## Working data
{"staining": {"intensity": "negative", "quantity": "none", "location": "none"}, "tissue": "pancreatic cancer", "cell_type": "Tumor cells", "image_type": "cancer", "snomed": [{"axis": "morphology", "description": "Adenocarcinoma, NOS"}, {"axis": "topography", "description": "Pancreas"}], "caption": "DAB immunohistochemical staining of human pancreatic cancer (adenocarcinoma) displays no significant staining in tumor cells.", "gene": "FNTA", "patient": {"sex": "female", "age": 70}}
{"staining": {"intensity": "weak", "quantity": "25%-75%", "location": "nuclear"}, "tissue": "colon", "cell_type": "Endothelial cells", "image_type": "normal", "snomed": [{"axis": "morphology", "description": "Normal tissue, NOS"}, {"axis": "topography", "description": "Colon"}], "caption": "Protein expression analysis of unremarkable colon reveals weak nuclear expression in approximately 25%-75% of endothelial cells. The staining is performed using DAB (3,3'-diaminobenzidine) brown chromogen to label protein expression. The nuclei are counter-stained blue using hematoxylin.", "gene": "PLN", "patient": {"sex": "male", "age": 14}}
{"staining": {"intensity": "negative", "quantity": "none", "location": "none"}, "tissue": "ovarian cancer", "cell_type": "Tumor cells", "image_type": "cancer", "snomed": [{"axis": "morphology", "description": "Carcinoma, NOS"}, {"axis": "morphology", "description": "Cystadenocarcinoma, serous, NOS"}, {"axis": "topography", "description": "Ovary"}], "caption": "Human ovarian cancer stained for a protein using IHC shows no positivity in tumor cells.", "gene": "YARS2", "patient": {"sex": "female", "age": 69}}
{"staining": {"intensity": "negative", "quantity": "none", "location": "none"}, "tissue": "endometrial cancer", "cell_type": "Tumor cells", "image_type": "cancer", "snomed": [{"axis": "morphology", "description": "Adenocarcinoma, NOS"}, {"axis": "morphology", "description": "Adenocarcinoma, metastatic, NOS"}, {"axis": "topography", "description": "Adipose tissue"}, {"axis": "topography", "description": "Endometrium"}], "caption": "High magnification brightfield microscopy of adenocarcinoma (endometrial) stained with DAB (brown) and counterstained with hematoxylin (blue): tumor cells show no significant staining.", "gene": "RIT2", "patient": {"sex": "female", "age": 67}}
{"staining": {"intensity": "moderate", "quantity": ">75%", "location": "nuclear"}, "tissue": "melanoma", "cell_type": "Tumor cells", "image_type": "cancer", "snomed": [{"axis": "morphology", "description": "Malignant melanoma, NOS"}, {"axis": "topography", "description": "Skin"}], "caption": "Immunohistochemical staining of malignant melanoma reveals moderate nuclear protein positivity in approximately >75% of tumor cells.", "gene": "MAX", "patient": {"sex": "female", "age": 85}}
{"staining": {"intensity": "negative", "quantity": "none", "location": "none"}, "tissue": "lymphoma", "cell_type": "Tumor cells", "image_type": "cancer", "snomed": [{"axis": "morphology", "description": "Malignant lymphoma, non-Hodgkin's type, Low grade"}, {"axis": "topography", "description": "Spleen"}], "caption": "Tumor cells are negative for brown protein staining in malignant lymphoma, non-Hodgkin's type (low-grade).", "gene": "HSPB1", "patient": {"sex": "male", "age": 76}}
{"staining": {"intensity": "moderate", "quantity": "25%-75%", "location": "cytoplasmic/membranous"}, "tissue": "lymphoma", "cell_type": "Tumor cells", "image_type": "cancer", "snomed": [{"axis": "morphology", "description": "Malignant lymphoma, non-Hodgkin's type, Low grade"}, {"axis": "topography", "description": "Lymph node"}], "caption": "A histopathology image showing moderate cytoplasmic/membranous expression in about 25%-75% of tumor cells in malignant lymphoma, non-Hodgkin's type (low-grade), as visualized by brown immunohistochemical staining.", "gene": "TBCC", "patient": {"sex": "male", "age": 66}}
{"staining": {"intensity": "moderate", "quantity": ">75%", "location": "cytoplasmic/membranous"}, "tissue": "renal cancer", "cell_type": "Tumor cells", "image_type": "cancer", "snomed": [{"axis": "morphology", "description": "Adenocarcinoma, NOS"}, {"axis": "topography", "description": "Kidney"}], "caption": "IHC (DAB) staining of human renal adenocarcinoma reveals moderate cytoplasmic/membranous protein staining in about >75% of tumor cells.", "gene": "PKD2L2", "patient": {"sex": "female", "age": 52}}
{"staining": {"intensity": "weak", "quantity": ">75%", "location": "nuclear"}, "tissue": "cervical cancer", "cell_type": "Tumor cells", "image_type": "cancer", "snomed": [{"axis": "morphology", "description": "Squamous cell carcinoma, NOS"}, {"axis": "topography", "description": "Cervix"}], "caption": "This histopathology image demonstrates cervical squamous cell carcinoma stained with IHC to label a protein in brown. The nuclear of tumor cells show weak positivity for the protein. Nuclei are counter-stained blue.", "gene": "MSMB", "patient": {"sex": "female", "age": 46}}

## Task requirements
Copy the entries word for word.

## Your response
{"staining": {"intensity": "negative", "quantity": "none", "location": "none"}, "tissue": "pancreatic cancer", "cell_type": "Tumor cells", "image_type": "cancer", "snomed": [{"axis": "morphology", "description": "Adenocarcinoma, NOS"}, {"axis": "topography", "description": "Pancreas"}], "caption": "DAB immunohistochemical staining of human pancreatic cancer (adenocarcinoma) displays no significant staining in tumor cells.", "gene": "FNTA", "patient": {"sex": "female", "age": 70}}
{"staining": {"intensity": "weak", "quantity": "25%-75%", "location": "nuclear"}, "tissue": "colon", "cell_type": "Endothelial cells", "image_type": "normal", "snomed": [{"axis": "morphology", "description": "Normal tissue, NOS"}, {"axis": "topography", "description": "Colon"}], "caption": "Protein expression analysis of unremarkable colon reveals weak nuclear expression in approximately 25%-75% of endothelial cells. The staining is performed using DAB (3,3'-diaminobenzidine) brown chromogen to label protein expression. The nuclei are counter-stained blue using hematoxylin.", "gene": "PLN", "patient": {"sex": "male", "age": 14}}
{"staining": {"intensity": "negative", "quantity": "none", "location": "none"}, "tissue": "ovarian cancer", "cell_type": "Tumor cells", "image_type": "cancer", "snomed": [{"axis": "morphology", "description": "Carcinoma, NOS"}, {"axis": "morphology", "description": "Cystadenocarcinoma, serous, NOS"}, {"axis": "topography", "description": "Ovary"}], "caption": "Human ovarian cancer stained for a protein using IHC shows no positivity in tumor cells.", "gene": "YARS2", "patient": {"sex": "female", "age": 69}}
{"staining": {"intensity": "negative", "quantity": "none", "location": "none"}, "tissue": "endometrial cancer", "cell_type": "Tumor cells", "image_type": "cancer", "snomed": [{"axis": "morphology", "description": "Adenocarcinoma, NOS"}, {"axis": "morphology", "description": "Adenocarcinoma, metastatic, NOS"}, {"axis": "topography", "description": "Adipose tissue"}, {"axis": "topography", "description": "Endometrium"}], "caption": "High magnification brightfield microscopy of adenocarcinoma (endometrial) stained with DAB (brown) and counterstained with hematoxylin (blue): tumor cells show no significant staining.", "gene": "RIT2", "patient": {"sex": "female", "age": 67}}
{"staining": {"intensity": "moderate", "quantity": ">75%", "location": "nuclear"}, "tissue": "melanoma", "cell_type": "Tumor cells", "image_type": "cancer", "snomed": [{"axis": "morphology", "description": "Malignant melanoma, NOS"}, {"axis": "topography", "description": "Skin"}], "caption": "Immunohistochemical staining of malignant melanoma reveals moderate nuclear protein positivity in approximately >75% of tumor cells.", "gene": "MAX", "patient": {"sex": "female", "age": 85}}
{"staining": {"intensity": "negative", "quantity": "none", "location": "none"}, "tissue": "lymphoma", "cell_type": "Tumor cells", "image_type": "cancer", "snomed": [{"axis": "morphology", "description": "Malignant lymphoma, non-Hodgkin's type, Low grade"}, {"axis": "topography", "description": "Spleen"}], "caption": "Tumor cells are negative for brown protein staining in malignant lymphoma, non-Hodgkin's type (low-grade).", "gene": "HSPB1", "patient": {"sex": "male", "age": 76}}
{"staining": {"intensity": "moderate", "quantity": "25%-75%", "location": "cytoplasmic/membranous"}, "tissue": "lymphoma", "cell_type": "Tumor cells", "image_type": "cancer", "snomed": [{"axis": "morphology", "description": "Malignant lymphoma, non-Hodgkin's type, Low grade"}, {"axis": "topography", "description": "Lymph node"}], "caption": "A histopathology image showing moderate cytoplasmic/membranous expression in about 25%-75% of tumor cells in malignant lymphoma, non-Hodgkin's type (low-grade), as visualized by brown immunohistochemical staining.", "gene": "TBCC", "patient": {"sex": "male", "age": 66}}
{"staining": {"intensity": "moderate", "quantity": ">75%", "location": "cytoplasmic/membranous"}, "tissue": "renal cancer", "cell_type": "Tumor cells", "image_type": "cancer", "snomed": [{"axis": "morphology", "description": "Adenocarcinoma, NOS"}, {"axis": "topography", "description": "Kidney"}], "caption": "IHC (DAB) staining of human renal adenocarcinoma reveals moderate cytoplasmic/membranous protein staining in about >75% of tumor cells.", "gene": "PKD2L2", "patient": {"sex": "female", "age": 52}}
{"staining": {"intensity": "weak", "quantity": ">75%", "location": "nuclear"}, "tissue": "cervical cancer", "cell_type": "Tumor cells", "image_type": "cancer", "snomed": [{"axis": "morphology", "description": "Squamous cell carcinoma, NOS"}, {"axis": "topography", "description": "Cervix"}], "caption": "This histopathology image demonstrates cervical squamous cell carcinoma stained with IHC to label a protein in brown. The nuclear of tumor cells show weak positivity for the protein. Nuclei are counter-stained blue.", "gene": "MSMB", "patient": {"sex": "female", "age": 46}}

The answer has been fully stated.